TEXT FOR ANALYSIS
Content starts
[ mailman-Patches-534577 ] Add SpamAssassin filter to mail pipeline

SourceForge.net noreply at sourceforge.net
Mon May 5 21:31:03 EDT 2003


Patches item #534577, was opened at 2002-03-25 16:17
Message generated for change (Comment added) made by jhenstridge
You can respond by visiting: 
https://sourceforge.net/tracker/?func=detail&atid=300103&aid=534577&group_id=103

Category: list administration
Group: Mailman 2.1
Status: Open
Resolution: None
Priority: 1
Submitted By: James Henstridge (jhenstridge)
Assigned to: Nobody/Anonymous (nobody)
Summary: Add SpamAssassin filter to mail pipeline

Initial Comment:
This filter adds support for discarding or holding spam
sent to the mailing list.  It contacts a spamd daemon
(from SpamAssassin -- http://spamassassin.taint.org) to
score the message.

If the score is above a certain threshold (default 10),
the message is discarded and an entry is written to the
vette log.

If the score is above another lower threshold (default
5), the message is held for moderation.

The SpamAssassin.py file should be installed in
Mailman/Handlers/.  The LIST_PIPELINE variable in
Mailman/Handlers/HandlerAPI.py should be modified to
include a 'SpamAssassin' item (I put it just after the
existing 'SpamDetect' item).

To change the defaults, the following can be added to
the mm_cfg.py file:
  SPAMASSASSIN_HOST = 'host:port'  # how to contact SA
  SPAMASSASSIN_DISCARD_SCORE = 10
  SPAMASSASSIN_HOLD_SCORE = 5

If you don't want to discard messages, then
DISCARD_SCORE can be set to something very high (1000
should do it).

It looks the MM2.1 filter APIs have changed a bit, so
this filter will need some modifications to work with
that version.  When I get round to upgrading, I might
look into updating it.


----------------------------------------------------------------------

>Comment By: James Henstridge (jhenstridge)
Date: 2003-05-06 11:31

Message:
Logged In: YES 
user_id=146903

I have just attached updated versions of the patches (dated
06/05/2003).  These versions include a number of bug fixes
that I have been testing locally for a while.  I also added
a similar workaround for the True/False usage (the True and
False constants were only added in Python 2.2.1 and 2.3a).

This version also puts the SpamAssassin score in the
"reason" for held messages, which means you can easily see
the scores of messages in the new Mailman 2.1 moderation
overview page.
Content ends
WORK REQUEST 1
What does the SpamAssassin patch message say about each of the following?
(a) What is the default score above which a message is discarded?
(b) In which directory should the SpamAssassin.py file be installed?
(c) In which Python versions were the True and False constants added?

GIVEN DATA
Content starts
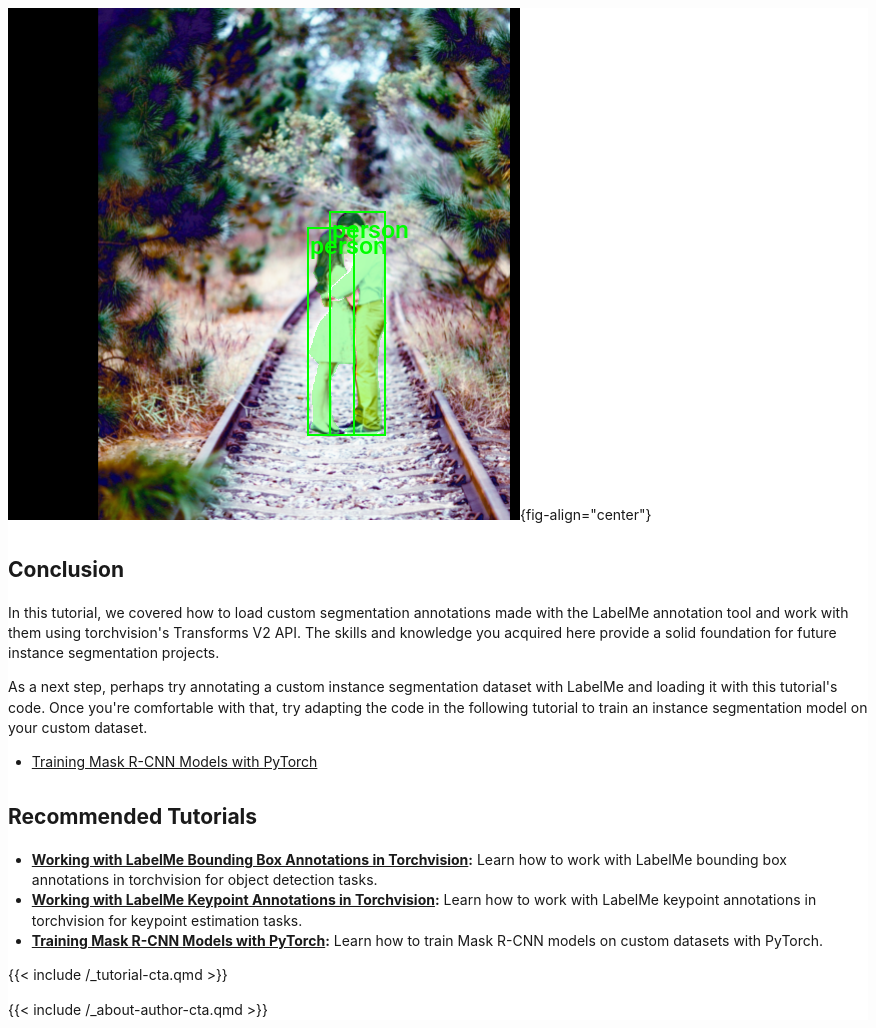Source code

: 
![](./images/output_54_0.png){fig-align="center"}







## Conclusion

In this tutorial, we covered how to load custom segmentation annotations made with the LabelMe annotation tool and work with them using torchvision's Transforms V2 API. The skills and knowledge you acquired here provide a solid foundation for future instance segmentation projects.

As a next step, perhaps try annotating a custom instance segmentation dataset with LabelMe and loading it with this tutorial's code. Once you're comfortable with that, try adapting the code in the following tutorial to train an instance segmentation model on your custom dataset.

- [Training Mask R-CNN Models with PyTorch](/posts/pytorch-train-mask-rcnn-tutorial/)



## Recommended Tutorials

- [**Working with LabelMe Bounding Box Annotations in Torchvision**](/posts/torchvision-labelme-annotation-tutorials/bounding-boxes/)**:** Learn how to work with LabelMe bounding box annotations in torchvision for object detection tasks.
- [**Working with LabelMe Keypoint Annotations in Torchvision**](http://localhost:3847/posts/torchvision-labelme-annotation-tutorials/keypoints/)**:** Learn how to work with LabelMe keypoint annotations in torchvision for keypoint estimation tasks.
- [**Training Mask R-CNN Models with PyTorch**](http://localhost:3847/posts/pytorch-train-mask-rcnn-tutorial/)**:** Learn how to train Mask R-CNN models on custom datasets with PyTorch.



{{< include /_tutorial-cta.qmd >}}




{{< include /_about-author-cta.qmd >}}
Content ends
WORK REQUEST 2
Edit the records from the line containing "## Conclusion" up to and including their last line, replacing "solid foundation" with "strong foundation" and changing nothing else. Return only those lines.

RESPONSE 1
(a) 10
(b) Mailman/Handlers/
(c) Python 2.2.1 and 2.3a

RESPONSE 2
## Conclusion

In this tutorial, we covered how to load custom segmentation annotations made with the LabelMe annotation tool and work with them using torchvision's Transforms V2 API. The skills and knowledge you acquired here provide a strong foundation for future instance segmentation projects.

As a next step, perhaps try annotating a custom instance segmentation dataset with LabelMe and loading it with this tutorial's code. Once you're comfortable with that, try adapting the code in the following tutorial to train an instance segmentation model on your custom dataset.

- [Training Mask R-CNN Models with PyTorch](/posts/pytorch-train-mask-rcnn-tutorial/)



## Recommended Tutorials

- [**Working with LabelMe Bounding Box Annotations in Torchvision**](/posts/torchvision-labelme-annotation-tutorials/bounding-boxes/)**:** Learn how to work with LabelMe bounding box annotations in torchvision for object detection tasks.
- [**Working with LabelMe Keypoint Annotations in Torchvision**](http://localhost:3847/posts/torchvision-labelme-annotation-tutorials/keypoints/)**:** Learn how to work with LabelMe keypoint annotations in torchvision for keypoint estimation tasks.
- [**Training Mask R-CNN Models with PyTorch**](http://localhost:3847/posts/pytorch-train-mask-rcnn-tutorial/)**:** Learn how to train Mask R-CNN models on custom datasets with PyTorch.



{{< include /_tutorial-cta.qmd >}}




{{< include /_about-author-cta.qmd >}}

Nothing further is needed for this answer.